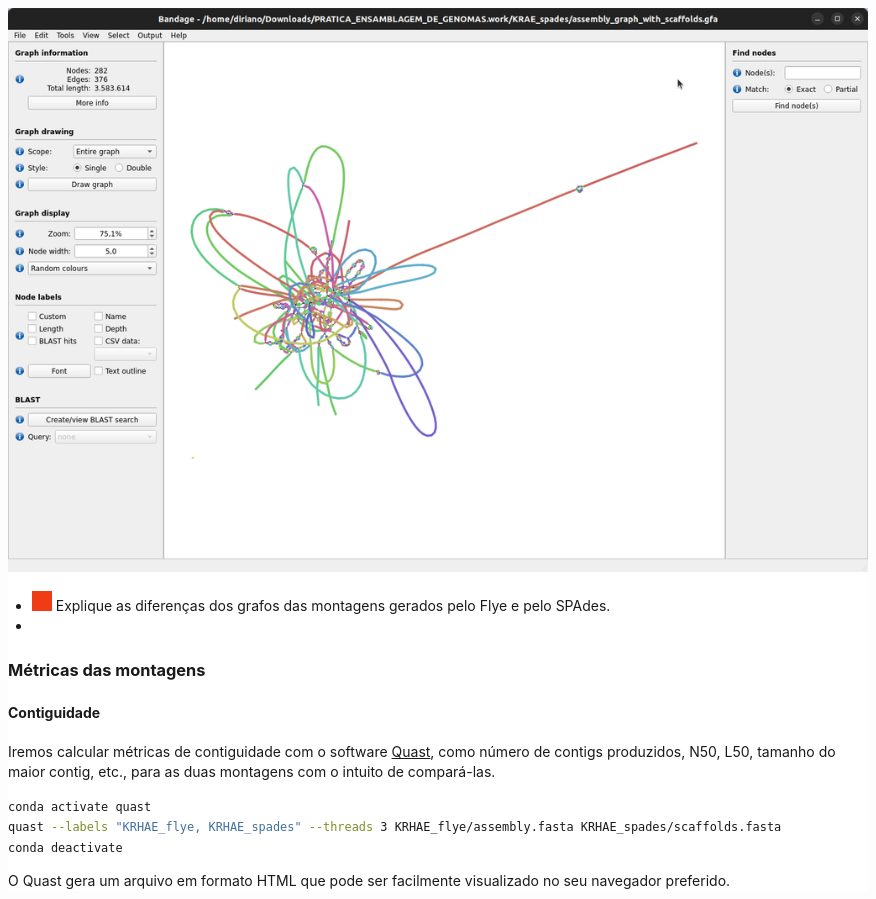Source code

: ![Bandage SPAdes](Figs/Bandage_004_spades.png)


- ![exercicio](linux/Figs/f03c15.png) Explique as diferenças dos grafos das montagens gerados pelo Flye e pelo SPAdes.
- 
### Métricas das montagens

#### Contiguidade

Iremos calcular métricas de contiguidade com o software [Quast](https://academic.oup.com/bioinformatics/article/29/8/1072/228832), como número de contigs produzidos, N50, L50, tamanho do maior contig, etc., para as duas montagens com o intuito de compará-las.

```bash
conda activate quast
quast --labels "KRHAE_flye, KRHAE_spades" --threads 3 KRHAE_flye/assembly.fasta KRHAE_spades/scaffolds.fasta
conda deactivate
```

O Quast gera um arquivo em formato HTML que pode ser facilmente visualizado no seu navegador preferido. 

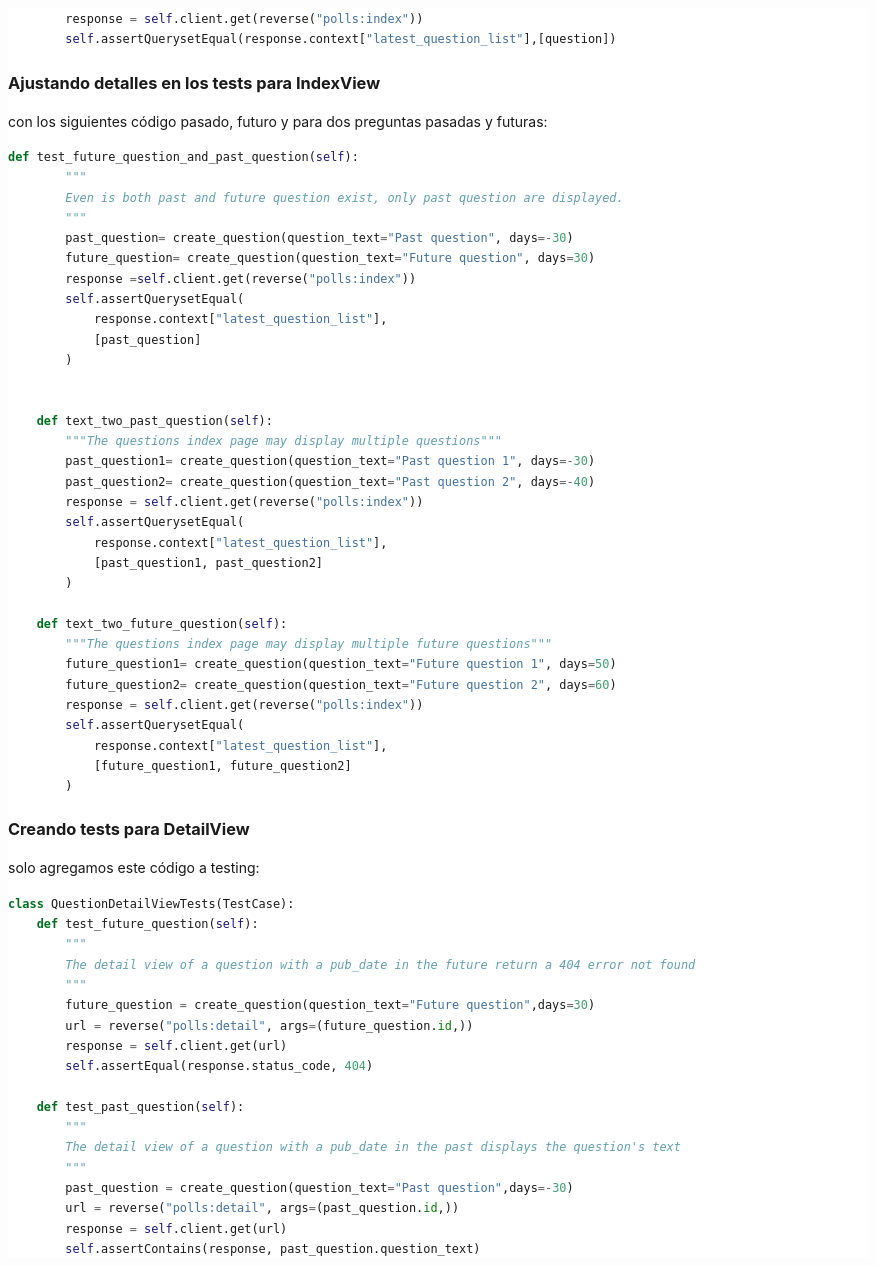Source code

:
 ```python
        response = self.client.get(reverse("polls:index"))
        self.assertQuerysetEqual(response.context["latest_question_list"],[question])
```
### Ajustando detalles en los tests para IndexView

con los siguientes código pasado, futuro y para dos preguntas pasadas y futuras:
```python
def test_future_question_and_past_question(self):
        """
        Even is both past and future question exist, only past question are displayed.
        """
        past_question= create_question(question_text="Past question", days=-30)
        future_question= create_question(question_text="Future question", days=30)
        response =self.client.get(reverse("polls:index"))
        self.assertQuerysetEqual(
            response.context["latest_question_list"],
            [past_question]
        )


    def text_two_past_question(self):
        """The questions index page may display multiple questions"""
        past_question1= create_question(question_text="Past question 1", days=-30)
        past_question2= create_question(question_text="Past question 2", days=-40)
        response = self.client.get(reverse("polls:index"))
        self.assertQuerysetEqual(
            response.context["latest_question_list"],
            [past_question1, past_question2]
        )

    def text_two_future_question(self):
        """The questions index page may display multiple future questions"""
        future_question1= create_question(question_text="Future question 1", days=50) 
        future_question2= create_question(question_text="Future question 2", days=60)
        response = self.client.get(reverse("polls:index"))
        self.assertQuerysetEqual(
            response.context["latest_question_list"],
            [future_question1, future_question2]
        )
```
### Creando tests para DetailView

solo agregamos este código a testing:
```python
class QuestionDetailViewTests(TestCase):
    def test_future_question(self):
        """
        The detail view of a question with a pub_date in the future return a 404 error not found
        """
        future_question = create_question(question_text="Future question",days=30)
        url = reverse("polls:detail", args=(future_question.id,))
        response = self.client.get(url)
        self.assertEqual(response.status_code, 404)

    def test_past_question(self):
        """
        The detail view of a question with a pub_date in the past displays the question's text
        """
        past_question = create_question(question_text="Past question",days=-30)
        url = reverse("polls:detail", args=(past_question.id,))
        response = self.client.get(url)
        self.assertContains(response, past_question.question_text)
```
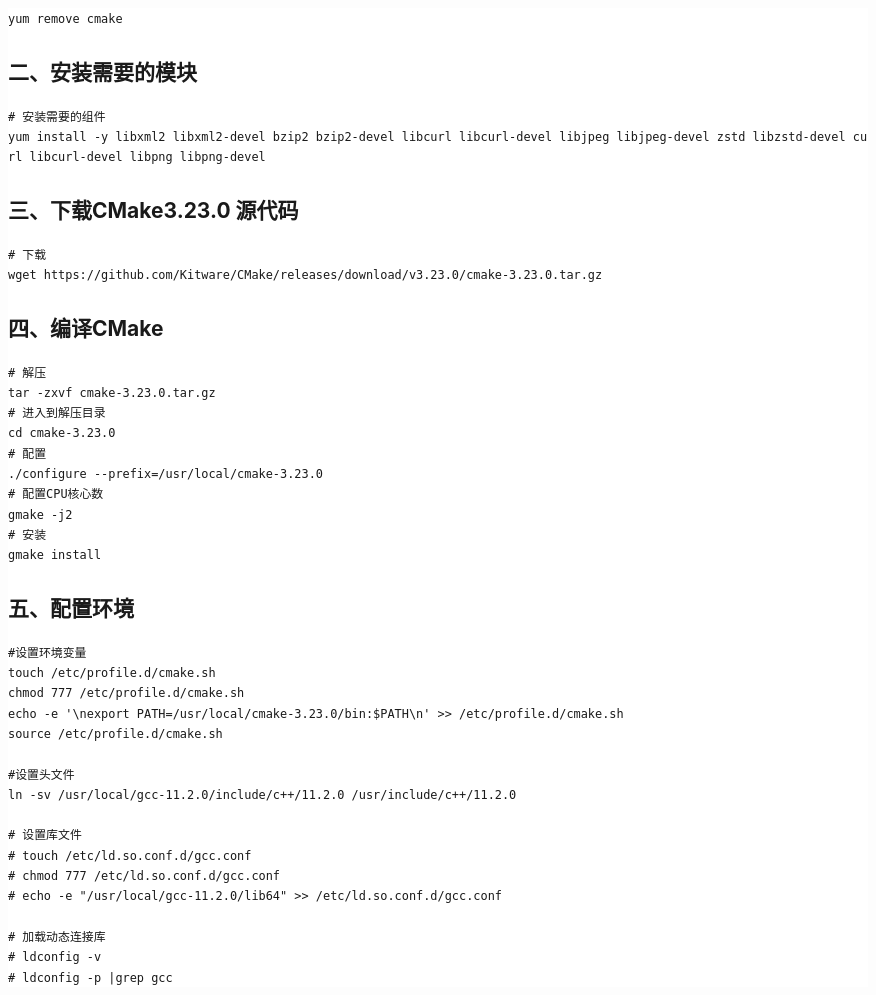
 ```
yum remove cmake
```



## 二、安装需要的模块

```
# 安装需要的组件
yum install -y libxml2 libxml2-devel bzip2 bzip2-devel libcurl libcurl-devel libjpeg libjpeg-devel zstd libzstd-devel curl libcurl-devel libpng libpng-devel
```



## 三、下载CMake3.23.0 源代码

```
# 下载
wget https://github.com/Kitware/CMake/releases/download/v3.23.0/cmake-3.23.0.tar.gz
```



## 四、编译CMake

```
# 解压
tar -zxvf cmake-3.23.0.tar.gz
# 进入到解压目录
cd cmake-3.23.0
# 配置
./configure --prefix=/usr/local/cmake-3.23.0
# 配置CPU核心数
gmake -j2
# 安装
gmake install
```



## 五、配置环境

```
#设置环境变量
touch /etc/profile.d/cmake.sh
chmod 777 /etc/profile.d/cmake.sh 
echo -e '\nexport PATH=/usr/local/cmake-3.23.0/bin:$PATH\n' >> /etc/profile.d/cmake.sh
source /etc/profile.d/cmake.sh

#设置头文件
ln -sv /usr/local/gcc-11.2.0/include/c++/11.2.0 /usr/include/c++/11.2.0

# 设置库文件
# touch /etc/ld.so.conf.d/gcc.conf
# chmod 777 /etc/ld.so.conf.d/gcc.conf 
# echo -e "/usr/local/gcc-11.2.0/lib64" >> /etc/ld.so.conf.d/gcc.conf

# 加载动态连接库
# ldconfig -v
# ldconfig -p |grep gcc
```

☆ ☆ ☆ ☆ ☆ ☆ ☆

## Activity
Each line from the one containing "## 四、编译CMake" through the end of the material must be returned exactly; no other line should appear.

## Exercise result
## 四、编译CMake

```
# 解压
tar -zxvf cmake-3.23.0.tar.gz
# 进入到解压目录
cd cmake-3.23.0
# 配置
./configure --prefix=/usr/local/cmake-3.23.0
# 配置CPU核心数
gmake -j2
# 安装
gmake install
```



## 五、配置环境

```
#设置环境变量
touch /etc/profile.d/cmake.sh
chmod 777 /etc/profile.d/cmake.sh 
echo -e '\nexport PATH=/usr/local/cmake-3.23.0/bin:$PATH\n' >> /etc/profile.d/cmake.sh
source /etc/profile.d/cmake.sh

#设置头文件
ln -sv /usr/local/gcc-11.2.0/include/c++/11.2.0 /usr/include/c++/11.2.0

# 设置库文件
# touch /etc/ld.so.conf.d/gcc.conf
# chmod 777 /etc/ld.so.conf.d/gcc.conf 
# echo -e "/usr/local/gcc-11.2.0/lib64" >> /etc/ld.so.conf.d/gcc.conf

# 加载动态连接库
# ldconfig -v
# ldconfig -p |grep gcc
```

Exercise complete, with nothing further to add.